Legalizando a exploração da mão de obra - No caso da reforma trabalhista, ela vai agravar a situação degradante que muitos trabalhadores e trabalhadoras rurais que atuam na informalidade já estão sujeitos. Muitos agricultores e agricultoras que não trabalham na sua própria terra, acabam trabalhando como diaristas em fazendas, sem carteira assinada, e, consequentemente, sem nenhuma proteção trabalhista. Nesses casos, as relações são negociadas diretamente entre o patrão e trabalhador, como prevê o projeto da reforma trabalhista.

“A lei está dizendo que o trabalhador tem a liberdade de negociar com o patrão, mas a gente sabe que a relação não é assim. O patrão não está de igual para igual com o trabalhador. Isso tudo mudando é o negociado sobre o legislado. Então fragiliza o trabalhador e também o sindicato que é o instrumento de luta do trabalhador”, destaca Cláudia.

Alexandre da Maia ressalta que, durante a discussão da reforma trabalhista na comissão especial, foram apresentadas 850 emendas por 82 parlamentares, a maioria ligados a partidos aliados do governo, segundo apuração do site Intercept Brasil. O professor enfatizou que dessas propostas de “aperfeiçoamento”, 292 foram integralmente redigidas em computadores de representantes da Confederação Nacional dos Transportes, da Confederação Nacional das Instituições Financeiras, da Indústria e da Associação Nacional do Transporte de Cargas e Logística.

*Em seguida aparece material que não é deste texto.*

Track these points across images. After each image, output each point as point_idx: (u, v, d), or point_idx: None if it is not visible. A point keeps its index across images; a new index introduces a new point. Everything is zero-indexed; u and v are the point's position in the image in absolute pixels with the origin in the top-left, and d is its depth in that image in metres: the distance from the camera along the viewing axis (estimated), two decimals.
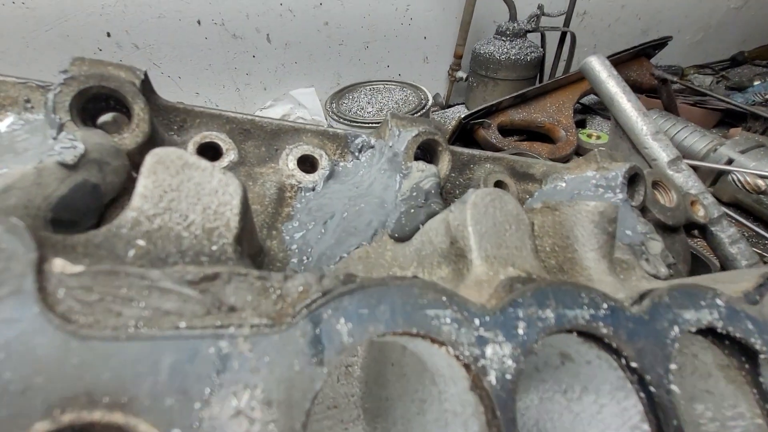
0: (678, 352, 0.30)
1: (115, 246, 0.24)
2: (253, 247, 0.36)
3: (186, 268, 0.22)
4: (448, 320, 0.26)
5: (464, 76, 1.95)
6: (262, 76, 1.76)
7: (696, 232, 0.84)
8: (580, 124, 1.87)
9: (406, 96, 1.61)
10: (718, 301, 0.32)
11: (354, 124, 1.45)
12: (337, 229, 0.48)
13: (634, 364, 0.28)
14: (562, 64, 1.99)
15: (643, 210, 0.67)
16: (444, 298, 0.26)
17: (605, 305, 0.29)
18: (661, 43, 1.92)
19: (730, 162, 1.41)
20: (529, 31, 1.78)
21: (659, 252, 0.58)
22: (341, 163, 0.58)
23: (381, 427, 0.42)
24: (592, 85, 1.00)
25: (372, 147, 0.58)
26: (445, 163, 0.55)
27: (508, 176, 0.69)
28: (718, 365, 0.35)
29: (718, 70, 2.43)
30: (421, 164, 0.52)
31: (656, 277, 0.53)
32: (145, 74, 0.47)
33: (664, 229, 0.70)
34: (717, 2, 2.44)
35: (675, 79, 1.82)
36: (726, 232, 0.82)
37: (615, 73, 0.95)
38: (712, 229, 0.82)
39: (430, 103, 1.56)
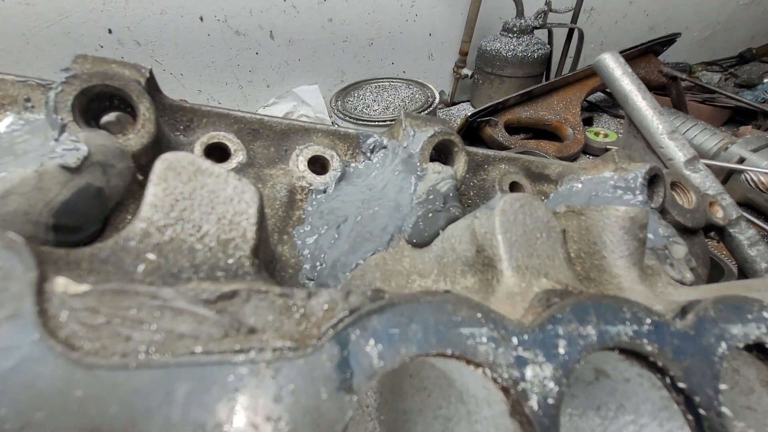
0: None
1: (123, 261, 0.22)
2: (266, 255, 0.34)
3: (201, 285, 0.20)
4: (485, 339, 0.23)
5: (469, 73, 1.92)
6: (265, 73, 1.74)
7: (712, 234, 0.82)
8: (587, 122, 1.85)
9: (412, 93, 1.59)
10: (766, 314, 0.30)
11: (360, 122, 1.43)
12: (351, 233, 0.45)
13: (681, 385, 0.26)
14: (569, 61, 1.97)
15: (661, 212, 0.65)
16: (479, 315, 0.24)
17: (648, 320, 0.27)
18: (669, 40, 1.89)
19: (741, 161, 1.38)
20: (536, 28, 1.76)
21: (683, 256, 0.56)
22: (352, 164, 0.56)
23: None
24: (605, 83, 0.97)
25: (384, 147, 0.56)
26: (461, 164, 0.53)
27: (523, 177, 0.67)
28: (762, 381, 0.33)
29: (726, 67, 2.40)
30: (437, 166, 0.50)
31: (681, 282, 0.51)
32: (150, 72, 0.45)
33: (683, 231, 0.68)
34: None
35: (684, 76, 1.79)
36: (745, 234, 0.80)
37: (629, 70, 0.92)
38: (731, 230, 0.80)
39: (437, 100, 1.54)
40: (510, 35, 1.74)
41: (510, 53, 1.72)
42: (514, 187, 0.65)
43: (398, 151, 0.53)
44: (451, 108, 2.04)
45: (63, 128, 0.38)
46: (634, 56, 1.83)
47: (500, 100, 1.55)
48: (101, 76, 0.39)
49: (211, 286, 0.20)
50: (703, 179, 0.81)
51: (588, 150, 1.64)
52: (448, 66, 2.03)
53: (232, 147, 0.50)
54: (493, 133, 1.54)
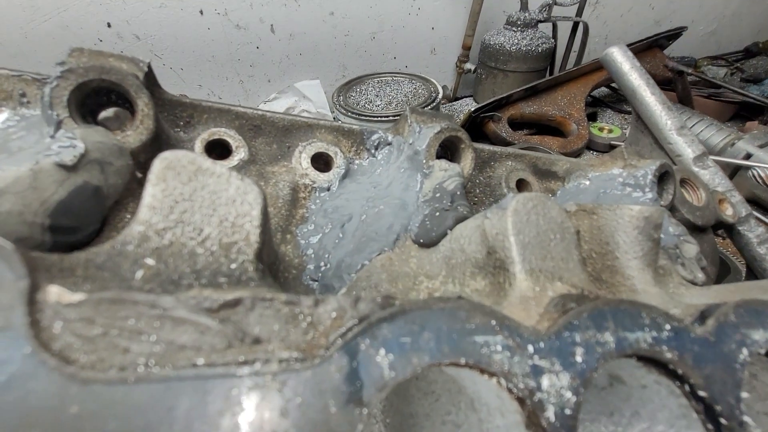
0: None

“Para mostrar como essas reformas são artificiais, os parlamentares que assinaram essas emendas nem sequer, alguns deles, eram membros dessa Comissão Especial, nem mesmo como suplente. Isso mostra na verdade que o apoio sedimentado dentro da comissão especial não foi estruturado a partir dos próprios membros da comissão especial, mas eles assinaram textos a partir da produção efetuada por entidades privadas focadas na atividade econômico-rentista. Isso mostra, nitidamente, que o pano de fundo dessas reformas na verdade não é a garantia de direitos, muito pelo contrário. É o de garantir o espaço de quem sempre lucrou com a atividade econômica no Brasil em detrimento do povo mais pobre e que vai ficar ainda mais desassistido caso todas essas reformas sejam aprovadas”, desabafa o professor.

Outra ameaça ao trabalhador rural é o PL 6442/2016, uma espécie de braço do projeto da reforma trabalhista, que prevê que a remuneração do trabalhador seja garantida na forma de comida e moradia, em substituição ao salário. A remuneração também poderá ser feita com parte da produção e concessão de terras.

O projeto é de autoria do presidente da bancada ruralista na Câmara, deputado Nilson Leitão (PSDB-MT) que trata especificamente dos direitos dos trabalhadores rurais. O projeto deve começar a ser debatido em uma comissão especial na Câmara.

O texto prevê ainda aumento da jornada de trabalho, o fim do descanso semanal, o fim das férias, uma vez que é permitida a venda integral desse direito, além de trabalho nos finais de semanas sem justificativa. Na prática, é o fim da CLT e o retorno as condições de trabalho escravo.